The Bentonville, Ark.-based retailer’s Emergency Operations Center, which monitors hurricanes, storms and other natural disasters in real time, provided a store status tracking service that showed nearly 70 units were temporarily closed as of Thursday morning. Many of those locations — counting Supercenters, Neighborhood Markets and Sam’s Club banners — were concentrated in southeast Texas and the southern to northern stretch of west Louisiana.
“The safety of our associates and customers is our top priority,” the company wrote on its website. “We assess the status of our facilities and will continue to operate as long as it is safe to do so. We pay close attention and follow local and/or state evacuation mandates.”
A number of users on social media reported that customers were stocking up on essentials, including water, amid fears of damaging winds and widespread flash flooding in the region.
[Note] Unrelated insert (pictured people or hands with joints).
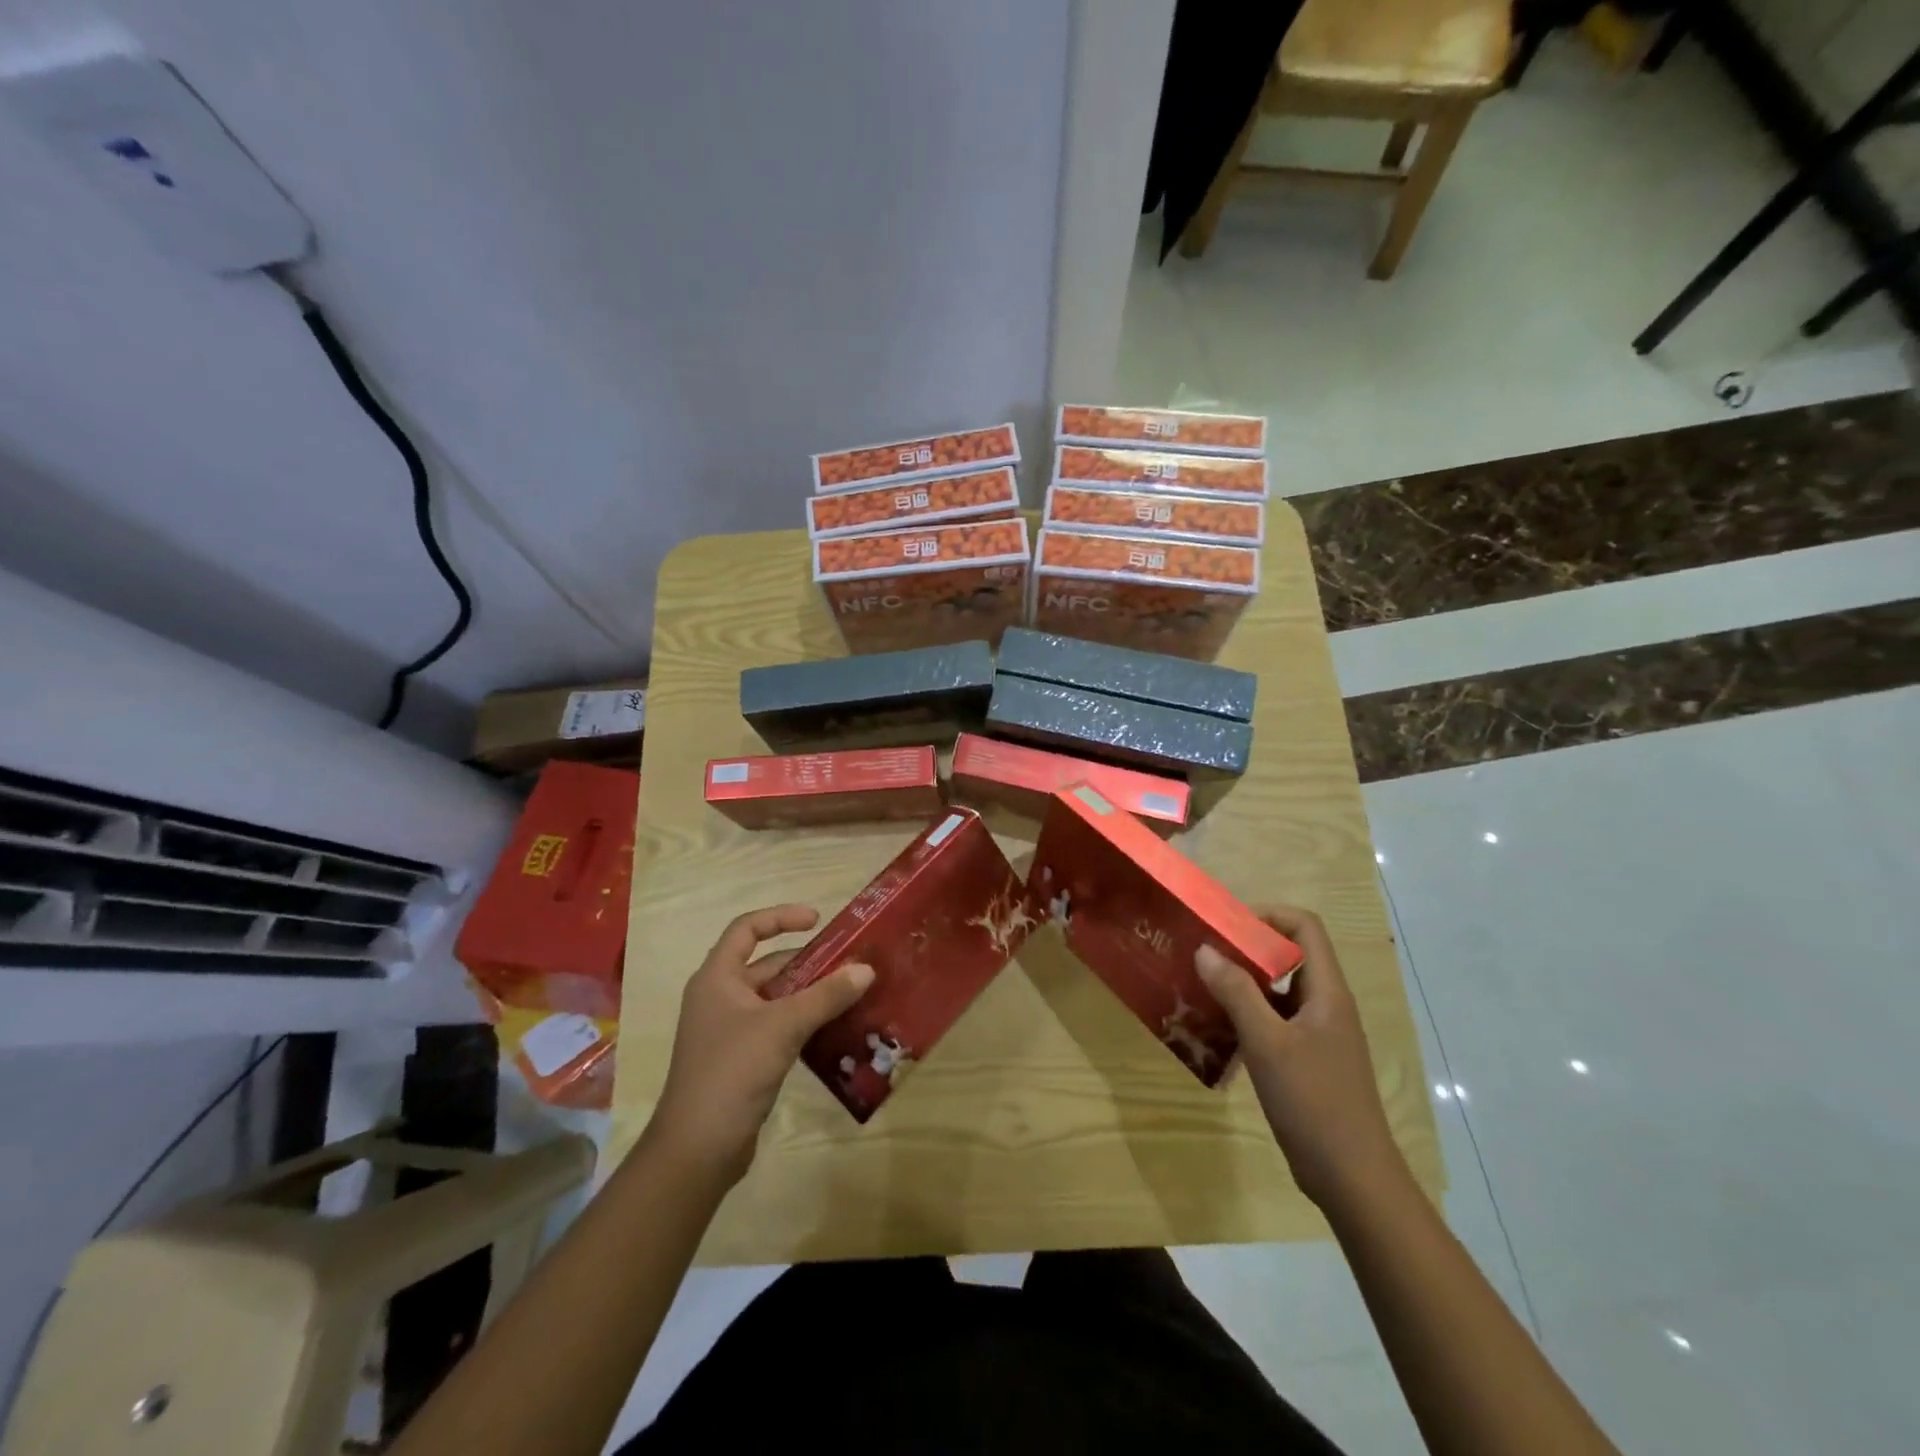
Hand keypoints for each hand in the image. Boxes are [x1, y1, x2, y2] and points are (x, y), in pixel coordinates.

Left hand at [647, 904, 873, 1184]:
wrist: (697, 1150)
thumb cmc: (732, 1072)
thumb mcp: (783, 1027)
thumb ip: (826, 995)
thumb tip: (866, 969)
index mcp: (717, 978)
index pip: (747, 929)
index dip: (781, 917)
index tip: (818, 921)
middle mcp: (720, 997)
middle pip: (767, 965)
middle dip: (807, 962)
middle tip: (849, 963)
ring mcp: (730, 1030)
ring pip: (775, 998)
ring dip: (809, 994)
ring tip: (851, 993)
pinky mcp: (742, 1059)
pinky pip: (778, 1026)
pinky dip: (804, 1021)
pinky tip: (834, 1029)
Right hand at [1195, 905, 1405, 1209]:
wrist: (1352, 1178)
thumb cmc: (1314, 1102)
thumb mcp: (1267, 1043)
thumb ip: (1236, 992)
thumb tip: (1205, 949)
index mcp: (1326, 992)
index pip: (1304, 927)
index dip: (1267, 916)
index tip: (1225, 927)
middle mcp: (1325, 1004)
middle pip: (1289, 955)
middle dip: (1245, 949)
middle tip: (1203, 955)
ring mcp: (1318, 1034)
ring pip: (1278, 991)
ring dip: (1242, 984)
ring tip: (1200, 988)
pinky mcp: (1307, 1060)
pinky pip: (1274, 1021)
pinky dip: (1246, 1016)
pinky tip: (1216, 1030)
The hurricane hit the Gulf Coast with winds of 150 miles per hour but has since been downgraded to a Category 2 storm with winds of 110 miles per hour.
Watch on FN
According to the National Hurricane Center, the areas from Sabine Pass, Texas, to Port Fourchon, La., are under a storm surge warning, which means conditions could result in elevated water levels for the next few hours. On the other hand, the agency has issued a tropical storm warning for High Island, Texas, and the mouth of the Mississippi River in Louisiana.
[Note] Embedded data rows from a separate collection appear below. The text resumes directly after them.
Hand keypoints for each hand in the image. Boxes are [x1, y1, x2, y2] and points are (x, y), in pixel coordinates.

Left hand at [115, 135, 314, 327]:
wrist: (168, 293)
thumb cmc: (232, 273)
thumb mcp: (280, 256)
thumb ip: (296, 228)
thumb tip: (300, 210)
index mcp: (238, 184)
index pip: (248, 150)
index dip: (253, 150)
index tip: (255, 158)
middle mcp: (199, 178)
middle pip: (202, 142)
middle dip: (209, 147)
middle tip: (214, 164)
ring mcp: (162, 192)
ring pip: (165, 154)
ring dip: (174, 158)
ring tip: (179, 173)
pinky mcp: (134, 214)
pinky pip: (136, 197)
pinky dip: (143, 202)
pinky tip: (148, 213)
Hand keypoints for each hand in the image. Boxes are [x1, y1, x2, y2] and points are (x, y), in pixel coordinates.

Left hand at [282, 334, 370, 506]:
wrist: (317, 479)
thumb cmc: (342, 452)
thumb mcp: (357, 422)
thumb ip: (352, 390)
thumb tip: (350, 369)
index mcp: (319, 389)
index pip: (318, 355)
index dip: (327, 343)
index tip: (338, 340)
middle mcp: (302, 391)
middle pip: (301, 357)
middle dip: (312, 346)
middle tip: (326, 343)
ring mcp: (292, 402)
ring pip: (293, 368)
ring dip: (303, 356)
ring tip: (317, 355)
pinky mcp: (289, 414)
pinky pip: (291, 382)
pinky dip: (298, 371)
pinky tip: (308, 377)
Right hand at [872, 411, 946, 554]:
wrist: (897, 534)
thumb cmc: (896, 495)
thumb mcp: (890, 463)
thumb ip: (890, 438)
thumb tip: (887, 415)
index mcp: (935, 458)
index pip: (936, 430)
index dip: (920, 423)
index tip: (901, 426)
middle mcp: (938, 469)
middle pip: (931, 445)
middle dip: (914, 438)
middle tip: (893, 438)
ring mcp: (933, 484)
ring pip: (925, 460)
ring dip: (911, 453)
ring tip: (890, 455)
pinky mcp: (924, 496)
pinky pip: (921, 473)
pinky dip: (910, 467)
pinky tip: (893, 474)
With its network of hypermarkets, big-box chains and grocery stores, Walmart has become one of the country’s top destinations for everyday goods, household supplies and more basic necessities. As the coronavirus pandemic took hold in the United States, it saw a surge in consumer demand for general merchandise and food — particularly as other retailers shuttered due to government-mandated lockdowns on nonessential businesses.
For the second quarter, the company reported profits of $6.48 billion, or $2.27 per share, from last year’s $3.61 billion, or $1.26 per share. On an adjusted basis, earnings per share amounted to $1.56, handily topping analysts’ expectations of earnings of $1.25 per share. Revenues also advanced 5.6% to $137.7 billion, versus Wall Street’s bets of $135.37 billion.